Sowunmi who called for the incorporation of cancer treatment into National Health Insurance Scheme added that if a patient stops paying from the pocket, it would go a long way to alleviate the burden of cancer in Nigeria.

“Cancer care is expensive; by the time you factor chemotherapy, surgery, radiotherapy, drugs, etc., it will run into millions. That is why we are appealing to people to come early.

“When they present early it is easier and they can be cured. Most cancers are within the range of a reproductive group of 40 to 60 years.

She said that the cost of screening is far cheaper when compared to treatment, “some screening to check basic things is not more than N20,000 to N25,000 which you can give to yourself as a birthday gift.

On his part, Consultant Radiation and Clinical Oncologist, Dr. Adewumi Alabi, said the advent of COVID-19 has affected the care for cancer patients as some patients are now scheduled for a longer appointment to decongest the centre and comply with COVID-19 guidelines.

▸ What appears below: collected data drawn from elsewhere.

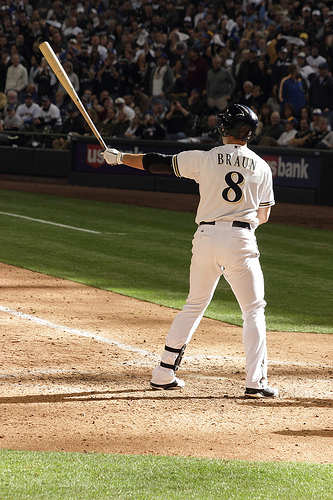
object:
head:
[214, 97, 260, 142]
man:
[100, 102, 275, 404]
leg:
[221, 237, 274, 403]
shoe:
[243, 377, 277, 398]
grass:
[0, 184, 332, 334]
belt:
[198, 215, 259, 230]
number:
[219, 169, 245, 203]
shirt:
[174, 129, 275, 225]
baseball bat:
[34, 36, 107, 152]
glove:
[100, 142, 127, 165]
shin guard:
[154, 332, 183, 372]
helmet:
[221, 105, 258, 141]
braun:
[215, 147, 258, 173]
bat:
[38, 38, 71, 82]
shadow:
[0, 385, 186, 407]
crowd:
[122, 16, 274, 109]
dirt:
[59, 286, 110, 327]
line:
[0, 298, 161, 384]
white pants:
[161, 222, 268, 376]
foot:
[244, 381, 280, 401]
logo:
[268, 153, 311, 180]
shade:
[184, 8, 230, 51]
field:
[0, 178, 332, 497]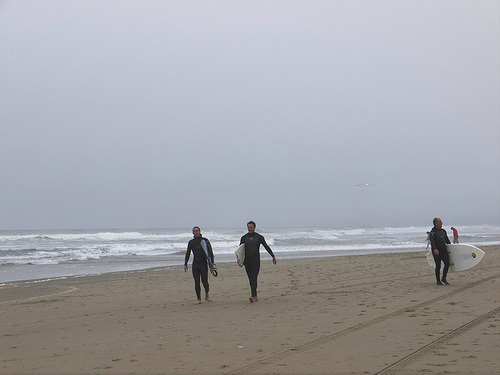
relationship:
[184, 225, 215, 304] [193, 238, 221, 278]
man with a surfboard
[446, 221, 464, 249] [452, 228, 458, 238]
person with a jacket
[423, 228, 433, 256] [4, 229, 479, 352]
person on beach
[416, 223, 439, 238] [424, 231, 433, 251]
head of a person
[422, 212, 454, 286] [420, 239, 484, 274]
man holding surfboard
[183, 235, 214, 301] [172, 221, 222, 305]
suit on man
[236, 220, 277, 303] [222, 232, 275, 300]
man wearing wet suit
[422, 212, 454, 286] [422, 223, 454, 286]
man wearing wet suit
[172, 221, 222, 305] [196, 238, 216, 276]
man carrying surfboard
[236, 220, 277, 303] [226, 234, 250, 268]
man carrying surfboard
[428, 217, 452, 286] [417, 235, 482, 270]
man carrying surfboard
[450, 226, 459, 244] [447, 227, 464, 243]
person wearing jacket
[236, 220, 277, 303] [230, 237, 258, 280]
man carrying surfboard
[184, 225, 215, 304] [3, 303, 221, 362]
man walking beach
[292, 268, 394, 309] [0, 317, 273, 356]
footprints on beach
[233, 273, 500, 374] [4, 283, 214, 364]
tire tracks on beach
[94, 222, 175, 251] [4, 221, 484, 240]
waves crashing background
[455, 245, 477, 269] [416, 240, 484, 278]
emblem on surfboard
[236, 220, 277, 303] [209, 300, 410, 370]
man walking sand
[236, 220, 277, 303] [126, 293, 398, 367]
man walking sand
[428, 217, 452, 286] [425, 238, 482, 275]
man carrying surfboard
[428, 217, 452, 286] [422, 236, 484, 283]
man carrying surfboard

“The routine patients who visit the hospital have been streamlined, rescheduled for a    longer appointment because we have to ensure we don’t expose workers to COVID-19 as well. If we lose the workforce there will be nobody to do the work.

“For many of our patients, we look at their contact history and assess them clinically, to check their oxygen circulation level and temperature whether it is on the high side.

“When we identify these patients we screen them and also send them for COVID-19 test and there are a lot of them that are positive.

Cancer is one of the chronic diseases that can affect the immunity of the patient, so when their immunity is compromised the probability that they will be affected with COVID-19 is high. At NSIA-LUTH, both doctors and patients comply with the Covid-19 guideline.

“When you look at COVID-19 morbidity incidence or people that die,  you will see that majority of them have one form of illness or another. Either they are asthmatic, hypertension, diabetics, or lung respiratory problem.

A  Consultant Radiation and Clinical Oncologist, Dr. Adegboyega Bolanle, however, admonished Nigerians to visit accredited cancer centres for screening.

“NSIA-LUTH cancer equipment is comparable to what is abroad.  There is no cancer we cannot diagnose and treat. Although some people complain that it’s a bit expensive, we cannot compromise quality, the cost of treatment is reasonable such that most people can afford it.

“Go for screening, if you are detected early go for treatment, chemotherapy does not kill, this treatment we offer is standardly offered everywhere in the world. It is approved by all governments.